When he came out of the coma, but while still heavily medicated, Mr. Moriah reported that the man who shot him was his neighbor, Derrick Bell. On that evidence alone, Mr. Bell was convicted of robbery and assault at trial, which was upheld on appeal.
On the habeas claim, however, the 2nd Circuit found that trial counsel's failure to consult a medical expert on the expected effects of heavy blood loss, heavy medication, and an 11-day coma on the reliability of Mr. Moriah's memory as a witness to the crime, rendered Mr. Bell's trial counsel constitutionally deficient.
In connection with Mr.
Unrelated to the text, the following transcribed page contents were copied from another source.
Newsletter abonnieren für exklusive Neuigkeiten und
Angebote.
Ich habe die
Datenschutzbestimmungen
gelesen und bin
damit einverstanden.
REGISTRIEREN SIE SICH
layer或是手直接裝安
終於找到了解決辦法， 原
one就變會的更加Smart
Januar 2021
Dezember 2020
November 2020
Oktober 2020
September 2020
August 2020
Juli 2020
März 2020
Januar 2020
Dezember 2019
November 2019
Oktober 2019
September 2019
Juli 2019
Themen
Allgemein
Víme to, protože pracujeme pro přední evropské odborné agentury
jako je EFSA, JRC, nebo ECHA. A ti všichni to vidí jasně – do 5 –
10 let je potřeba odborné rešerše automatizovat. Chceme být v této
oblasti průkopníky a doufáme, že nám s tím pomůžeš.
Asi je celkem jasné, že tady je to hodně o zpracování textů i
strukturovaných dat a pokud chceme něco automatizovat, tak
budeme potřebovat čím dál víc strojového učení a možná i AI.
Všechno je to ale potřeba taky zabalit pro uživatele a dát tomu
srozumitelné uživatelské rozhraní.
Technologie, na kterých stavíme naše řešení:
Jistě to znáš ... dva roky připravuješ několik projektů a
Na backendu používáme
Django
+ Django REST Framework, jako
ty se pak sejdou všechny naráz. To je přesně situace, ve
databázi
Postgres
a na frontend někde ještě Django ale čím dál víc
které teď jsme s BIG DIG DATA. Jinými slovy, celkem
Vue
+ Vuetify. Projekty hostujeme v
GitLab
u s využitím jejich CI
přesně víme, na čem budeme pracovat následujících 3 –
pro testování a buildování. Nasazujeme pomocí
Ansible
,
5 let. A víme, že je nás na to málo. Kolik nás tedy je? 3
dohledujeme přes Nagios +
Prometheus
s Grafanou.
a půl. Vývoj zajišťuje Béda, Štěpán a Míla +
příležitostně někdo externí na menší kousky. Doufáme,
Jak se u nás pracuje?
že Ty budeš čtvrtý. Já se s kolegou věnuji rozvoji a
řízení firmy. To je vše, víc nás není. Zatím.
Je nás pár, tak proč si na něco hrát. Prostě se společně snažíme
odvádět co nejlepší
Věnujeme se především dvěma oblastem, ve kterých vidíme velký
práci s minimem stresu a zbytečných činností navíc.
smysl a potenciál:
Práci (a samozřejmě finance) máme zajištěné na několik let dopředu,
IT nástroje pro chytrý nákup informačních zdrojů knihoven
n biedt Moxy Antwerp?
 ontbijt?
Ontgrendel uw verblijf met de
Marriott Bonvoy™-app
Bell's habeas claim, he contacted a neuropsychologist to review the case:
Bell submitted the affidavit of Dr. Elkhonon Goldberg, a neuropsychologist ... who reviewed the police reports from the case, Moriah's grand jury and trial testimony, and the trial testimony and affidavit of Dr. Brewer. Dr. Goldberg opined that: "Mr. Moriah's testimony contains unequivocal evidence that he suffered from retrograde amnesia for the events predating the loss of consciousness"; the retrograde amnesia was exacerbated by such anxiolytic and amnestic medications as Dr. Brewer attested were likely administered to Moriah in the emergency room; false memories can be persistent and dominant, overriding true memories; and Moriah was unlikely to have regained full consciousness when he first named Bell. Accordingly, Dr. Goldberg concluded that Moriah's identification of Bell was unreliable.
On that basis, the 2nd Circuit overturned the conviction:
where the only evidence identifying a criminal defendant as the perpetrator is the testimony of a single witness, and where the memory of that witness is obviously impacted by medical trauma and prolonged impairment of consciousness, and where the all-important identification is unaccountably altered after the administration of medical drugs, the failure of defense counsel to consider consulting an expert to ascertain the possible effects of trauma and pharmaceuticals on the memory of the witness is constitutionally ineffective.
The text of the decision is available on Westlaw: Bell v. Miller, --- F.3d ----, 2007 WL 2469423 (2nd Cir. 2007).